**Task requirements**
Lines below starting with the line with "الخراطيش المناسبة لها ذات الجودة العالية" and going on through the line with "Wall Street, Salı" must be output exactly; the rest of the records must be left out.

***

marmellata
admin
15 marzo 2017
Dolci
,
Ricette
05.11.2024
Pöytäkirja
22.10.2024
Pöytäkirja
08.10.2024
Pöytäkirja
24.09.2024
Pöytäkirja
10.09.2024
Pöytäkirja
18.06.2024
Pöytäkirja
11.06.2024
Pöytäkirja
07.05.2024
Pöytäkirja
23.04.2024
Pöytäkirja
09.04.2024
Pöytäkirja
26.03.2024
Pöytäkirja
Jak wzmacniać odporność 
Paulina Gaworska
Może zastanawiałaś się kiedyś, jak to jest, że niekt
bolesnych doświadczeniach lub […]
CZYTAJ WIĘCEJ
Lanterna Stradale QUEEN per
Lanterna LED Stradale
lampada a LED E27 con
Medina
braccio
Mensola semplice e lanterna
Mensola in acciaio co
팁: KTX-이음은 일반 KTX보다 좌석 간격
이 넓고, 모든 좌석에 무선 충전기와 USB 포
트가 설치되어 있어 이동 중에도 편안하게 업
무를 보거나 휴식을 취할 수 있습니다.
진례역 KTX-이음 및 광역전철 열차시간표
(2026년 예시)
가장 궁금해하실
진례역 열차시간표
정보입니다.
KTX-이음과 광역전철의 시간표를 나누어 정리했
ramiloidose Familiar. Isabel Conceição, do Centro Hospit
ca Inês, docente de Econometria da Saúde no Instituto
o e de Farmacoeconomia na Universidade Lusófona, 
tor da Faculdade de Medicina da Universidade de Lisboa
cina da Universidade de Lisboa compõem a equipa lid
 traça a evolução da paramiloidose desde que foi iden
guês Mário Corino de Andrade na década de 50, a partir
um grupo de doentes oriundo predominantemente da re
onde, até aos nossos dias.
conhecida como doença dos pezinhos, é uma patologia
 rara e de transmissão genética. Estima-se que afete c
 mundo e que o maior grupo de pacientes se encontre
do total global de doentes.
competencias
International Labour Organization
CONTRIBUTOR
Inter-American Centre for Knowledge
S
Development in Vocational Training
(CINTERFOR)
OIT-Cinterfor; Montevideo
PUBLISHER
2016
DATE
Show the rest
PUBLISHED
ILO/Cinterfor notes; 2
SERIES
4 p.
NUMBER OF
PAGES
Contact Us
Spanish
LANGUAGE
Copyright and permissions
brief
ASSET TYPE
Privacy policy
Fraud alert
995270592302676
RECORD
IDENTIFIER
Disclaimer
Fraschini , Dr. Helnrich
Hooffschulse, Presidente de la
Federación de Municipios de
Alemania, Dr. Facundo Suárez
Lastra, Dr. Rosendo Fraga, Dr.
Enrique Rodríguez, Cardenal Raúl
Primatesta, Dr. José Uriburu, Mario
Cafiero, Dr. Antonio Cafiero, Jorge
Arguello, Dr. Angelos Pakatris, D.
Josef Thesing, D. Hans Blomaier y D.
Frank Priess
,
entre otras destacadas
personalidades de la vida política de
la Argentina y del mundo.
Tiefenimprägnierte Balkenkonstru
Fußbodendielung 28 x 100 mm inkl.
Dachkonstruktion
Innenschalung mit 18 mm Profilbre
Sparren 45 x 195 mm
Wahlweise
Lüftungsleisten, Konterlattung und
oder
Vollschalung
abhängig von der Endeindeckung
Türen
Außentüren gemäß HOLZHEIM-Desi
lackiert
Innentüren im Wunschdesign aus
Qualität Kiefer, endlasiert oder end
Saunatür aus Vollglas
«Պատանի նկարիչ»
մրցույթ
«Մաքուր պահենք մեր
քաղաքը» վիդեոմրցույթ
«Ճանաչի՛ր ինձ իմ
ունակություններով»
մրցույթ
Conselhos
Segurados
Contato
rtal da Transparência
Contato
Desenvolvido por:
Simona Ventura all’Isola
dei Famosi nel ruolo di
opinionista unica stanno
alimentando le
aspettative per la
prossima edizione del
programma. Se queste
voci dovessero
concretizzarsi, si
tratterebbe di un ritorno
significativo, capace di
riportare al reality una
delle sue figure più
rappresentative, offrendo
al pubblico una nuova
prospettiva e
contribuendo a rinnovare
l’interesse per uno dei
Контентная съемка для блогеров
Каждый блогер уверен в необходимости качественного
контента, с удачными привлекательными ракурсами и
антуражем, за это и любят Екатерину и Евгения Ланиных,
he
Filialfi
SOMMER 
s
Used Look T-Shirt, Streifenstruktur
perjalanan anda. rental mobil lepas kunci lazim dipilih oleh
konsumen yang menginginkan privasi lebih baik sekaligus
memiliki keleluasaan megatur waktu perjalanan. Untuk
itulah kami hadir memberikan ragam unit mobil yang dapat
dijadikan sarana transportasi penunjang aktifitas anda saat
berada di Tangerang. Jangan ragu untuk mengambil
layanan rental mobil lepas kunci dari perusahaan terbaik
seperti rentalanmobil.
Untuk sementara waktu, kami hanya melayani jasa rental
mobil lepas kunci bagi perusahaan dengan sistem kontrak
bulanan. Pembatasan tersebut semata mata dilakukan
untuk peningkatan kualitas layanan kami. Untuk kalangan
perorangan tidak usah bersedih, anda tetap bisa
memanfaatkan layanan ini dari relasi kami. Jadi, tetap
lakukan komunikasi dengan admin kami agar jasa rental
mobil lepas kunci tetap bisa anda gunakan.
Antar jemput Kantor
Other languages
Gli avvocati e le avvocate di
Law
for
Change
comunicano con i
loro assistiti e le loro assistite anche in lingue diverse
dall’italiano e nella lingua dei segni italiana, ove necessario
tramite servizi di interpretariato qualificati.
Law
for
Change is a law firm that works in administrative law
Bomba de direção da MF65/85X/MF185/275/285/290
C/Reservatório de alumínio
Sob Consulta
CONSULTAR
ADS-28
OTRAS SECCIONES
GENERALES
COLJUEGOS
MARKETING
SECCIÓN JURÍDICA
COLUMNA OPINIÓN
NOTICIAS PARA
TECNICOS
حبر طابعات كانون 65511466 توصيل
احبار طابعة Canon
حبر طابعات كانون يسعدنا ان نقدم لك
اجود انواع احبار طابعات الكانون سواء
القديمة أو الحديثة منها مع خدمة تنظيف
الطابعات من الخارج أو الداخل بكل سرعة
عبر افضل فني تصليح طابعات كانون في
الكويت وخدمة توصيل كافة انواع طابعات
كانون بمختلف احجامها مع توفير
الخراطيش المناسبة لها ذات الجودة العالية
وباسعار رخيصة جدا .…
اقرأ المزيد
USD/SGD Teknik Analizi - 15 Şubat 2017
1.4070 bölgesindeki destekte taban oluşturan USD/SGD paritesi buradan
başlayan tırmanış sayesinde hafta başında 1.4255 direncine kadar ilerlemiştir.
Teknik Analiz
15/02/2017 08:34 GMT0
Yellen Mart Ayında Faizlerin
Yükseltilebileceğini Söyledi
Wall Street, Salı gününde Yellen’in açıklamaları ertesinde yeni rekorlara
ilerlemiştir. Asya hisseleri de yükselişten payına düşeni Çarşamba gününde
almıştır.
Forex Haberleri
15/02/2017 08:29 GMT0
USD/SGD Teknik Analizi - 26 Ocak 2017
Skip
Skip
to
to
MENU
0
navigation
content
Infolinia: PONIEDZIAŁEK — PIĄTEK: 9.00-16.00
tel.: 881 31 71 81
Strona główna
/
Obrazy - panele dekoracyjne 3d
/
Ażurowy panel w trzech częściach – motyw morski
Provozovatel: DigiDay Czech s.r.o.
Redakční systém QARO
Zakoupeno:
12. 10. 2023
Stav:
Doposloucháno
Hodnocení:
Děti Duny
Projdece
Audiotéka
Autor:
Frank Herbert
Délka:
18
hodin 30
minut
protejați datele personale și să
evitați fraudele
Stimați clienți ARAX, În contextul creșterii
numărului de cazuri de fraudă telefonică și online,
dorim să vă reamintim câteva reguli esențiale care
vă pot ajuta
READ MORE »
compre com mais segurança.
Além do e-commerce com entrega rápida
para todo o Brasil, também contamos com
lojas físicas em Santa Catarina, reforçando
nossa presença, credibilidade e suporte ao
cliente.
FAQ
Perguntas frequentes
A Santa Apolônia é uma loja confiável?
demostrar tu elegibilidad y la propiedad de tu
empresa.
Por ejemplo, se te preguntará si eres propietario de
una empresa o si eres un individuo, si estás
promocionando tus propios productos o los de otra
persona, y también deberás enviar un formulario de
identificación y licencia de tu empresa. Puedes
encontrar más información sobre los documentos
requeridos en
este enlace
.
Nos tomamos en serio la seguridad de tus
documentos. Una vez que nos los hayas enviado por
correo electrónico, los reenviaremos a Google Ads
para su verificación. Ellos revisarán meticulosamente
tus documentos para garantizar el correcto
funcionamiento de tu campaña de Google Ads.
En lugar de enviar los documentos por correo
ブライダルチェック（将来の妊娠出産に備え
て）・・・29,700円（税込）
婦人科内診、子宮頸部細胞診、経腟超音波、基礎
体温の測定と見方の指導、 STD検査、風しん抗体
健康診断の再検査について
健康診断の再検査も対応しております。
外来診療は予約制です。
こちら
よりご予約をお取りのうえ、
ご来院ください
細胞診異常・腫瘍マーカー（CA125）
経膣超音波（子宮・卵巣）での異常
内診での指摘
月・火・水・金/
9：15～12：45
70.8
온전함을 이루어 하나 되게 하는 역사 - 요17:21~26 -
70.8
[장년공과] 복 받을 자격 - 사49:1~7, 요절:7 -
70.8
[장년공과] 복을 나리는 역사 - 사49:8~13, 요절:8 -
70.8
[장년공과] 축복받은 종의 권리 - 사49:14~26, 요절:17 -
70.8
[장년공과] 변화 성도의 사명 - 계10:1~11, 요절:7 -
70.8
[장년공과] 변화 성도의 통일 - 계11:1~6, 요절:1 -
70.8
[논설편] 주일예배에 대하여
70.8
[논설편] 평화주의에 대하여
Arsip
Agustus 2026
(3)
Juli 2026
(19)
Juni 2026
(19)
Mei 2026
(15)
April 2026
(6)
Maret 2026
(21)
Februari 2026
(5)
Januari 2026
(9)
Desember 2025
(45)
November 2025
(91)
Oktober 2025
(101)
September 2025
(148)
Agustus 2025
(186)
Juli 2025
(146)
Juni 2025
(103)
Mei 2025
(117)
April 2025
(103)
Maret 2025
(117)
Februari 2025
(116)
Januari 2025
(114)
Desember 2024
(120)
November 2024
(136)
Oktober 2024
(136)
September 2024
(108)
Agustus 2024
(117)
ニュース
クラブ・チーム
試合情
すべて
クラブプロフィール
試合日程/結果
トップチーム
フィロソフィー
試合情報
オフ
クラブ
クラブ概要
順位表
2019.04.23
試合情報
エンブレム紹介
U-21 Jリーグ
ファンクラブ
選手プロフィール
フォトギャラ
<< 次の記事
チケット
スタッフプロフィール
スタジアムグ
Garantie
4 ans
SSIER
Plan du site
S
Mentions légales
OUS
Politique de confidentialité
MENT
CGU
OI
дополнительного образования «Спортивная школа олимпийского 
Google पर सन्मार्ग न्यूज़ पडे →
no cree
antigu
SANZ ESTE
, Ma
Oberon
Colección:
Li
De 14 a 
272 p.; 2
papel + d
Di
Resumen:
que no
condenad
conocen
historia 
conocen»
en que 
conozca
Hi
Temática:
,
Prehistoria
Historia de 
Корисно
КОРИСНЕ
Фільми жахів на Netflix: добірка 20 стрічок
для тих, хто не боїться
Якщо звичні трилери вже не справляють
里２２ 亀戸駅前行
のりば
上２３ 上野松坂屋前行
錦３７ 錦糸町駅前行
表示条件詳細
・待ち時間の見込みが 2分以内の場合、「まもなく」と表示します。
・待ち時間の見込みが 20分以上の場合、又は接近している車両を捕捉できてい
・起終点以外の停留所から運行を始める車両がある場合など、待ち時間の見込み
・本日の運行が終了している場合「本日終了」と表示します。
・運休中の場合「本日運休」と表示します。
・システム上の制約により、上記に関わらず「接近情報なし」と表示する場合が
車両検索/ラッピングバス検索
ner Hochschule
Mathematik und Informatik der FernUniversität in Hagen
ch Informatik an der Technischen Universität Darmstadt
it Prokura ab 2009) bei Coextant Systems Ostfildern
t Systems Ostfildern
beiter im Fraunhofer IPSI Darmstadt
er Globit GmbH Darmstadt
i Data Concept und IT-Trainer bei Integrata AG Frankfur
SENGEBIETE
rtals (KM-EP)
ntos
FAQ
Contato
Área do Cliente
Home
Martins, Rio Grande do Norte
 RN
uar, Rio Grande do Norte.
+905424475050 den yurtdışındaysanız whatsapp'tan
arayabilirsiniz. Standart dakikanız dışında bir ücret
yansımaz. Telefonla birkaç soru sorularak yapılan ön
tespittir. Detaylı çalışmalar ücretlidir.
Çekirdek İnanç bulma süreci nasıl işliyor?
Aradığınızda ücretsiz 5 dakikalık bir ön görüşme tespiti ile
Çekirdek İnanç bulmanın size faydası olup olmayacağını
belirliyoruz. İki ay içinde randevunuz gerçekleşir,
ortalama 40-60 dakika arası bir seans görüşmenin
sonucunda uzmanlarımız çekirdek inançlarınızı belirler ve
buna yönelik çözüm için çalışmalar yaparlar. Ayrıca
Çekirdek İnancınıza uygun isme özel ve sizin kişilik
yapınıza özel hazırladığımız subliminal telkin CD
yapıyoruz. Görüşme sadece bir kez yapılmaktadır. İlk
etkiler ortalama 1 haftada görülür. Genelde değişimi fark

***

**Exercise response**
الخراطيش المناسبة لها ذات الجودة العالية
وباسعار رخيصة جدا .…
اقرأ المزيد
USD/SGD Teknik Analizi - 15 Şubat 2017
1.4070 bölgesindeki destekte taban oluşturan USD/SGD paritesi buradan
başlayan tırmanış sayesinde hafta başında 1.4255 direncine kadar ilerlemiştir.
Teknik Analiz
15/02/2017 08:34 GMT0
Yellen Mart Ayında Faizlerin
Yükseltilebileceğini Söyledi
Wall Street, Salı gününde Yellen’in açıklamaları ertesinde yeni rekorlara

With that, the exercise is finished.